━━━ SELECTION ━━━

Caste is a form of social stratification characterized by endogamy, hereditary transmission of a lifestyle which often includes an occupation, status in a hierarchy, and customary social interaction and exclusion. Its paradigmatic ethnographic example is the division of Indian society into rigid social groups, with roots in India's ancient history and persisting until today. However, the economic significance of the caste system in India has been declining as a result of urbanization and affirmative action programs. A subject of much scholarship by sociologists and anthropologists, the Indian caste system is sometimes used as an analogical basis for the study of caste-like social divisions existing outside India. The term is also applied to non-human populations like ants and bees.

The English word caste derives from the Spanish and Portuguese casta, which the Oxford English Dictionary quotes John Minsheu's Spanish dictionary (1599) to mean "race, lineage, or breed". When the Spanish colonized the New World, they used the word to mean a "clan or lineage." However, it was the Portuguese who employed casta in the primary modern sense when they applied it to the thousands of in-marrying hereditary Indian social groups they encountered upon their arrival in India in 1498. The use of the spelling "caste," with this latter meaning, is first attested to in English in 1613.

━━━

Copy the passage on caste from "The English word" through "English in 1613.", swapping "lineage" for "ancestry" wherever it occurs. The items have no connection to the passage on caste.

━━━ MATERIAL PROVIDED ━━━

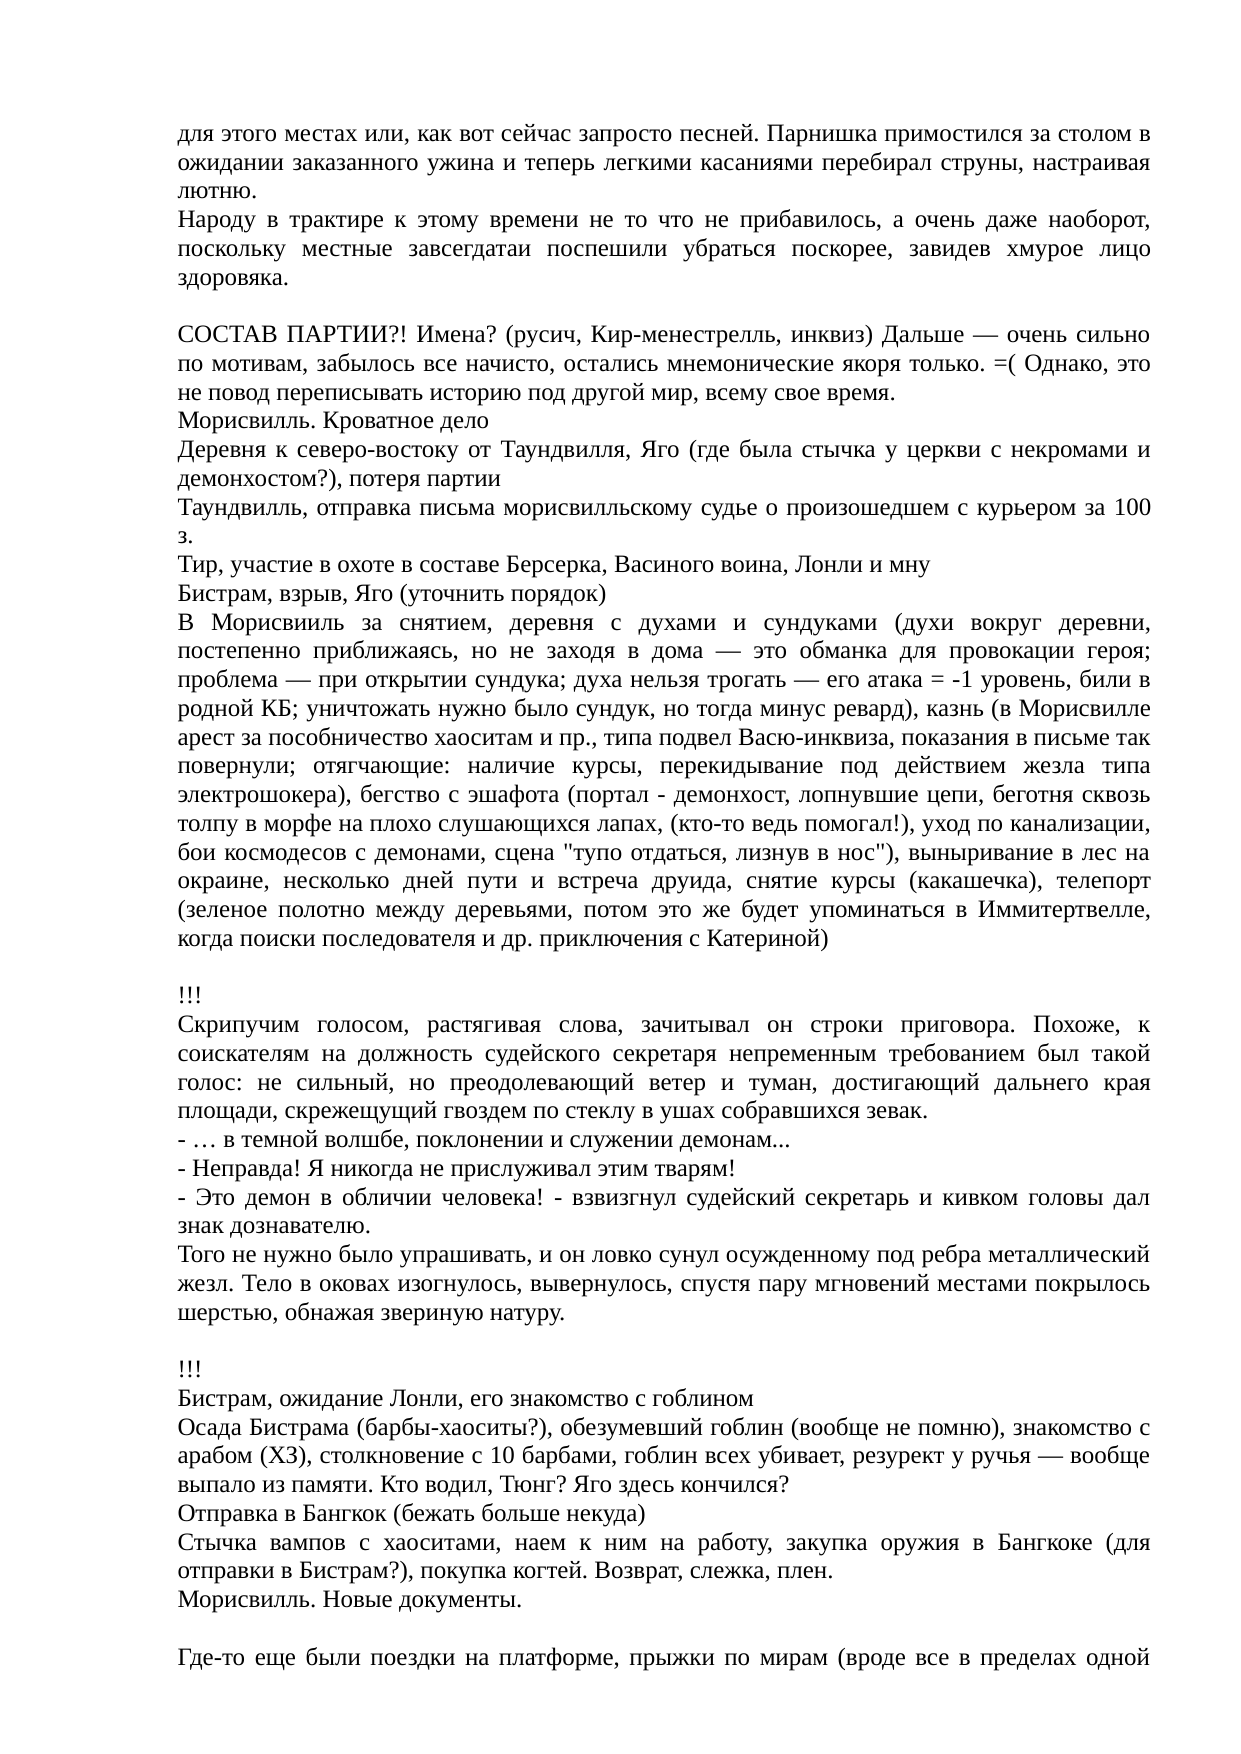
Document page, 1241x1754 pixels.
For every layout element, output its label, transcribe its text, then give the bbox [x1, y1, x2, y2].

text Того не нужно было упрашивать, и он ловко сунул осужденному под ребра металлический жезл. Тело в оковах изогнулось, вывернулось, спустя пару мгновений местами покрылось шерстью, обнажая звериную натуру. [177, 1239, 1152, 1326]
text Бистрам, взрыв, Яго (уточнить порядок) [177, 578, 1152, 607]
text В Морисвииль за снятием, деревня с духами и сундуками (духи вокруг деревни, постепенно приближаясь, но не заходя в дома ― это обманка для провокации героя; проблема ― при открытии сундука; духа нельзя трогать ― его атака = -1 уровень, били в родной КБ; уничтожать нужно было сундук, но тогда минус ревард), казнь (в Морисвилле арест за пособничество хаоситам и пр., типа подвел Васю-инквиза, показания в письме так повернули; отягчающие: наличие курсы, перекидывание под действием жезла типа электрошокера), бегство с эшафота (портал - демонхост, лопнувшие цепи, беготня сквозь толпу в морфе на плохо слушающихся лапах, (кто-то ведь помогал!), уход по канализации, бои космодесов с демонами, сцена "тупо отдаться, лизнув в нос"), выныривание в лес на окраине, несколько дней пути и встреча друида, снятие курсы (какашечка), телепорт (зеленое полотно между деревьями, потом это же будет упоминаться в Иммитертвелле, когда поиски последователя и др. приключения с Катериной) [177, 607, 1152, 952]
text Морисвилль. Кроватное дело [177, 406, 1152, 434]
text Осада Бистрама (барбы-хаоситы?), обезумевший гоблин (вообще не помню), знакомство с арабом (ХЗ), столкновение с 10 барбами, гоблин всех убивает, резурект у ручья ― вообще выпало из памяти. Кто водил, Тюнг? Яго здесь кончился? [177, 1412, 1152, 1498]
text СОСТАВ ПАРТИИ?! Имена? (русич, Кир-менестрелль, инквиз) Дальше ― очень сильно по мотивам, забылось все начисто, остались мнемонические якоря только. =( Однако, это не повод переписывать историю под другой мир, всему свое время. [177, 319, 1152, 406]
text - Неправда! Я никогда не прислуживал этим тварям! [177, 1153, 1152, 1182]
text Тир, участие в охоте в составе Берсерка, Васиного воина, Лонли и мну [177, 549, 1152, 578]
text Где-то еще были поездки на платформе, прыжки по мирам (вроде все в пределах одной [177, 1642, 1152, 1671]
text !!! [177, 981, 1152, 1009]
text !!! [177, 1354, 1152, 1383]
text Таундвилль, отправка письма морисвилльскому судье о произошедшем с курьером за 100 з. [177, 492, 1152, 549]
text Народу в трактире к этому времени не то что не прибавилось, а очень даже наоборот, поскольку местные завсегдатаи поспешили убраться поскорее, завидев хмурое лицо здоровяка. [177, 204, 1152, 291]
text для этого местах или, как вот сейчас запросто песней. Парнишка примостился за столом в ожидании заказанного ужина и теперь легкими касаниями перебирал струны, настраивая лютню. [177, 118, 1152, 204]
text Стычка вампов с хаоситами, наем к ним на работу, закупка оружия в Бангкоке (для отправки в Бистрам?), покупка когтей. Возврат, слежка, плен. [177, 1527, 1152, 1584]
text - … в темной волшбе, поклонении и служении демонам... [177, 1124, 1152, 1153]
text Скрипучим голосом, растягивая слова, зачитывал он строки приговора. Похоже, к соискателям на должность судейского секретаря непременным требованием был такой голос: не сильный, но преодолевающий ветер и туман, достигающий дальнего края площади, скрежещущий гвоздем по стеклу в ушах собравшихся зевак. [177, 1009, 1152, 1124]
text Отправка в Бангкок (бежать больше некуда) [177, 1498, 1152, 1527]
text - Это демон в обличии человека! - взвизгнул судейский секретарь и кивком головы дал знак дознавателю. [177, 1182, 1152, 1239]
text Деревня к северо-востоку от Таундвилля, Яго (где была стычка у церкви с некромами и демонхостом?), потеря партии [177, 434, 1152, 492]
text Бистрам, ожидание Лонли, его знакомство с гоблином [177, 1383, 1152, 1412]
text Морисвилль. Новые документы. [177, 1584, 1152, 1613]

━━━

» **THE RESULT**:
The English word caste derives from the Spanish and Portuguese casta, which the Oxford English Dictionary quotes John Minsheu's Spanish dictionary (1599) to mean "race, ancestry, or breed". When the Spanish colonized the New World, they used the word to mean a "clan or ancestry." However, it was the Portuguese who employed casta in the primary modern sense when they applied it to the thousands of in-marrying hereditary Indian social groups they encountered upon their arrival in India in 1498. The use of the spelling "caste," with this latter meaning, is first attested to in English in 1613.